Facile auto combustion synthesis of CuO nanoparticles and their structure-opto-dielectric and photodetection performances: An effect of different citric acid concentrations

Abstract

Copper oxide (CuO) belongs to the p-type semiconductors family and have several applications in various fields like solar cell, supercapacitor, dielectrics, data storage, biomedical, optoelectronics, etc. Hence, in the current work, we have prepared the nanoparticles (NPs) of CuO by flash combustion route using different concentrations of citric acid (CA). XRD analysis confirms the phase of the synthesized CuO NPs. A vibrational study also approves the synthesis of NPs of CuO. A systematic reduction in peak intensities and increase of FWHM was noticed in XRD and FT-Raman patterns, which indicates the size reduction with increasing the CA concentrations in CuO. The particle size determined by the W-H plot was observed to be reduced from 25 to 19 nm.

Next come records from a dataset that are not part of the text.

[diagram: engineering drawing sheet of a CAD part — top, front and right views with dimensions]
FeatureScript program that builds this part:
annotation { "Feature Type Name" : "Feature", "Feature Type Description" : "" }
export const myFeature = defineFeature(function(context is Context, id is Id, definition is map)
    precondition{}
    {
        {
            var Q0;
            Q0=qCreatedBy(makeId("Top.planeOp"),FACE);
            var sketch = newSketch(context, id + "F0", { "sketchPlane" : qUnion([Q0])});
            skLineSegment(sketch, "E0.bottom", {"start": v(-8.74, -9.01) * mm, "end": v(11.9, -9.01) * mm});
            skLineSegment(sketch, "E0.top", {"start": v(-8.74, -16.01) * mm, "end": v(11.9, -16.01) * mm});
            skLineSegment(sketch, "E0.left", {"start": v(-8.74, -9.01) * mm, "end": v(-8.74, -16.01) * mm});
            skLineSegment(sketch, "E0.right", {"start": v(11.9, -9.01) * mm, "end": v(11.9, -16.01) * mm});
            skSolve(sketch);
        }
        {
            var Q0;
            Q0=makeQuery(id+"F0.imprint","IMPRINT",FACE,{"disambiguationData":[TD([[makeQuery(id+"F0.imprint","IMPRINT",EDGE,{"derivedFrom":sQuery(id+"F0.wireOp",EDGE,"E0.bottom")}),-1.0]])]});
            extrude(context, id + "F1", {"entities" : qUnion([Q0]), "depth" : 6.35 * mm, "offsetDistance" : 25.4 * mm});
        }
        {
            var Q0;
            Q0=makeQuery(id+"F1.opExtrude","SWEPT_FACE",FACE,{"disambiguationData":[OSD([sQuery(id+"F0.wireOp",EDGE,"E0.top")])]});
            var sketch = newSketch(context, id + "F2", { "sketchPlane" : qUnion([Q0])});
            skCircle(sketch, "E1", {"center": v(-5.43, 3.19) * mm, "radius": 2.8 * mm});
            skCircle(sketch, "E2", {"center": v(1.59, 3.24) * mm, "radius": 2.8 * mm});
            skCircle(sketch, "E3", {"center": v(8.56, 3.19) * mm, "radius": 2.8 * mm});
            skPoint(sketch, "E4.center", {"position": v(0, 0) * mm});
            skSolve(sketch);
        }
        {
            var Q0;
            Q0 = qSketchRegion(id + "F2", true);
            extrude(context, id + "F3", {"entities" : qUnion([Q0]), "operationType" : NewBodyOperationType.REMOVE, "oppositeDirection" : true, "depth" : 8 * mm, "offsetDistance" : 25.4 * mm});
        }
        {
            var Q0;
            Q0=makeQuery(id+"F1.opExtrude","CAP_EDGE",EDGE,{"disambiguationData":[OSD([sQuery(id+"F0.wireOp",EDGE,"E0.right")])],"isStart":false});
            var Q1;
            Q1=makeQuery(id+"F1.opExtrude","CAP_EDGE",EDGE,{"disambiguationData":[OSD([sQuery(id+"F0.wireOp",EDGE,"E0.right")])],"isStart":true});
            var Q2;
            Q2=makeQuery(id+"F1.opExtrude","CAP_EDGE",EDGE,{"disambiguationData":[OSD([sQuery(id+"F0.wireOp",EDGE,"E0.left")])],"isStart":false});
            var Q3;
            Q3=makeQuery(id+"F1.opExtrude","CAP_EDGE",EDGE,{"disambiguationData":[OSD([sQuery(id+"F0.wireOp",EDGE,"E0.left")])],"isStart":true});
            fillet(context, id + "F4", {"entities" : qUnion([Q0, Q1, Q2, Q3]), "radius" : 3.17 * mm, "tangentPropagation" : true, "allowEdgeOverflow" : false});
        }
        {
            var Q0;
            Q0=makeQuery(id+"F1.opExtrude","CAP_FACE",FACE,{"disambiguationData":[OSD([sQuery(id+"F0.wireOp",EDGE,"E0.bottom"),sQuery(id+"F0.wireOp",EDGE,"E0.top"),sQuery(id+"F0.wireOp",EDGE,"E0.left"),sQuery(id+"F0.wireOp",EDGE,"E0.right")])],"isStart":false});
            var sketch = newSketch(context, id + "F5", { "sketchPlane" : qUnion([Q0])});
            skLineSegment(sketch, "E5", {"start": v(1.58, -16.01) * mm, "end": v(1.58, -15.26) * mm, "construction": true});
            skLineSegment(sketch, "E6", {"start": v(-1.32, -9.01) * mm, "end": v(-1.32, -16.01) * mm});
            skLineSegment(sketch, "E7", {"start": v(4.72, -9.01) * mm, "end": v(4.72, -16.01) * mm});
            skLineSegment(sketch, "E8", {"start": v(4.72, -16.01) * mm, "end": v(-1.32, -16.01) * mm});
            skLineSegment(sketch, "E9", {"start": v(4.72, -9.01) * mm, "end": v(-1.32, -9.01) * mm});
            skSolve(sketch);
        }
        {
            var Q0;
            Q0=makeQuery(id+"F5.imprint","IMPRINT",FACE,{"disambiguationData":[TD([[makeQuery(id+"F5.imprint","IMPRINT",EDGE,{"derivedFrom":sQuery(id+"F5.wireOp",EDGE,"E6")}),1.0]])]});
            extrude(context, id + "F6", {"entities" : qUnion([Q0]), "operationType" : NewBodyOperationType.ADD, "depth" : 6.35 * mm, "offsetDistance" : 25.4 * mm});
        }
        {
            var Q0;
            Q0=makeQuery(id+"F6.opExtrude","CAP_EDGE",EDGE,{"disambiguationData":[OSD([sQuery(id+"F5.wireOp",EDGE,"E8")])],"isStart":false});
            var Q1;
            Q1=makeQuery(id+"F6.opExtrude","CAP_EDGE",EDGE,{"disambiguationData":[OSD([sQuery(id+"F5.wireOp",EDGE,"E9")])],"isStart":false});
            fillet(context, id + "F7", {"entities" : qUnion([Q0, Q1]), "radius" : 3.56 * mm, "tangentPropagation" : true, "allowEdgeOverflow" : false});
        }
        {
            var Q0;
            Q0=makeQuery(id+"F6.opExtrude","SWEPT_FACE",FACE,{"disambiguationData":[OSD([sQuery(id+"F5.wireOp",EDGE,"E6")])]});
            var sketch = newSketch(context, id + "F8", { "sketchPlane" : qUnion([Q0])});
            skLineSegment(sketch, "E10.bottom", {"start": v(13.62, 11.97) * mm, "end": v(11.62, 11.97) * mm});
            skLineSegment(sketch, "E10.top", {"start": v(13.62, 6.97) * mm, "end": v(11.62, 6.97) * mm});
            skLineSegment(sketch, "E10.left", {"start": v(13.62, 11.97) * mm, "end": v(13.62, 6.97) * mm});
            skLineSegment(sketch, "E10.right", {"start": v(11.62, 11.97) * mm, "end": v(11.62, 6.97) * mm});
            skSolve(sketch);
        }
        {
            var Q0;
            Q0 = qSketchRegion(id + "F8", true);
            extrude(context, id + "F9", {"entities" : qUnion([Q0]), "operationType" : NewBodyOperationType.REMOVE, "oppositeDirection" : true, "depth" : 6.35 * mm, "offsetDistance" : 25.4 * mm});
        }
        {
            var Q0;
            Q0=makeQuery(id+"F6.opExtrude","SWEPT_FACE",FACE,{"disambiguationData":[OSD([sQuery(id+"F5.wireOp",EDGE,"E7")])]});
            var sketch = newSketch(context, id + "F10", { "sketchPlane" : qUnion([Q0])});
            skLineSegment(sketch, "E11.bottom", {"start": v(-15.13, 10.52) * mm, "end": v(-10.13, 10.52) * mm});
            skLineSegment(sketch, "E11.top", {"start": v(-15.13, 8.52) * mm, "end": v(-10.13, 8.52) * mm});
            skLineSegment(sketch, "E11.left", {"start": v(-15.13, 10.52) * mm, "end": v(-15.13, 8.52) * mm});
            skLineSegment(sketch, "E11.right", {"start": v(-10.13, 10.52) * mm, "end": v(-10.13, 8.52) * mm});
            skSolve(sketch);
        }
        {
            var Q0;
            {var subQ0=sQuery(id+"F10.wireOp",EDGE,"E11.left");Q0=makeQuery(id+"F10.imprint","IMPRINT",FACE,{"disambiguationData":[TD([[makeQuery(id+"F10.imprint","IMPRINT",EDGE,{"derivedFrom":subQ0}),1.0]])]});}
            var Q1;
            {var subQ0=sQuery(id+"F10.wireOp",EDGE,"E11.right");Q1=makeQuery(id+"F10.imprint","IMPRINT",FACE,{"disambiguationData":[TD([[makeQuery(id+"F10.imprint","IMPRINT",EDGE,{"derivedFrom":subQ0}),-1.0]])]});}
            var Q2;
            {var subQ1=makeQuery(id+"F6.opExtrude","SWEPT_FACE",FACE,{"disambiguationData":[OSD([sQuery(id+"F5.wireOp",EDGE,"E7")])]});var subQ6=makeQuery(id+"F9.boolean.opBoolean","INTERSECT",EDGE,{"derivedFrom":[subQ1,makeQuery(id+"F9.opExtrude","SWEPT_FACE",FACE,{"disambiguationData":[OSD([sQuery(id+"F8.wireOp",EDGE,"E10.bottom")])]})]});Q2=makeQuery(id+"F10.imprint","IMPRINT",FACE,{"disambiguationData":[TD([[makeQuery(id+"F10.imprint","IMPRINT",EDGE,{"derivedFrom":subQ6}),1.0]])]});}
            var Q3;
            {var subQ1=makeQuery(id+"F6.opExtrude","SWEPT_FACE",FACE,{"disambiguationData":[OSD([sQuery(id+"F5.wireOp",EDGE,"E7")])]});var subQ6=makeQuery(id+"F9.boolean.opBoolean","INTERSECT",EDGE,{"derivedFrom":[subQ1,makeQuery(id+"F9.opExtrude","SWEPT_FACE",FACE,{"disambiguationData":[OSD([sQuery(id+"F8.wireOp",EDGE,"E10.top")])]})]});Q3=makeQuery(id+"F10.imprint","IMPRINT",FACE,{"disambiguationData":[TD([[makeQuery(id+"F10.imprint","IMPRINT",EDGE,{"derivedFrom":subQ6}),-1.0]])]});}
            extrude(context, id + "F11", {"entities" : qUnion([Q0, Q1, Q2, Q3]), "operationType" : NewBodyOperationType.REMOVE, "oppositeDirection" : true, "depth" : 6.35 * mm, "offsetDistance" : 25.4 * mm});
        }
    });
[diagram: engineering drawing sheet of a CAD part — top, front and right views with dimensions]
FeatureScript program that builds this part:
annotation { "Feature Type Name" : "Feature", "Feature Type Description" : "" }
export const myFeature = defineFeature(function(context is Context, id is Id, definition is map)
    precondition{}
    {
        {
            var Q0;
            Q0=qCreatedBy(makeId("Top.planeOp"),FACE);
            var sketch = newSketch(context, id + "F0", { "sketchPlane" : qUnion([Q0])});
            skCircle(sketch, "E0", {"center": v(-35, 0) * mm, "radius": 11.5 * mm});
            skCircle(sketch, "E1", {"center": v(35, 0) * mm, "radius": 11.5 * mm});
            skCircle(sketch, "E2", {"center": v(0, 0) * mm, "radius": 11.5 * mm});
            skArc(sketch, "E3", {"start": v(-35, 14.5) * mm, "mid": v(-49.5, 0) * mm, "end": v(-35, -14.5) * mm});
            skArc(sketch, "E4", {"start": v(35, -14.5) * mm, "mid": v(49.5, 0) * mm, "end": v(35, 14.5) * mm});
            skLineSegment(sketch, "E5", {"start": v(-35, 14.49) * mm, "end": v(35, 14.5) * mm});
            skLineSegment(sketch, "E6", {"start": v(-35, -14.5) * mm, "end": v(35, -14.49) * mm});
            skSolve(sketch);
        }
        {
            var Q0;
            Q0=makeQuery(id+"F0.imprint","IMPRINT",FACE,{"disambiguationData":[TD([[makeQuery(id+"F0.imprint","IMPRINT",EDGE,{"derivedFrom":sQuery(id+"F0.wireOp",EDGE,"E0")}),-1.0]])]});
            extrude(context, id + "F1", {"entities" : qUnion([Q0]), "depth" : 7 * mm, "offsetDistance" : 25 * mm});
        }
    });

SEM analysis confirms the morphology and approximate size of the prepared NPs. The CA concentrations enhanced the energy gap from 2.5 eV to 2.9 eV. The dielectric study shows the enhancement in dielectric constant with CA concentrations/size reduction, and its value lies between 95 and 110. The AC electrical conductivity also improved with CA concentration and frequency. The increasing concentrations of CA fuel led to a decreased photocurrent, and the γ values for 1 g and 3 g CA added CuO NPs based photodetector were obtained ∼ 0. 77 and 0.95. This means that at higher CA concentrations, the size is reduced, resulting in the reduction of traps in the device. Also, the photosensitivity of CuO has been improved with light intensity; however, it was found to be lower for 3 g CA-added CuO compared to 1 g CA-added CuO NPs-based photodetectors. Results indicate that the prepared NPs are of tremendous application in optoelectronic devices.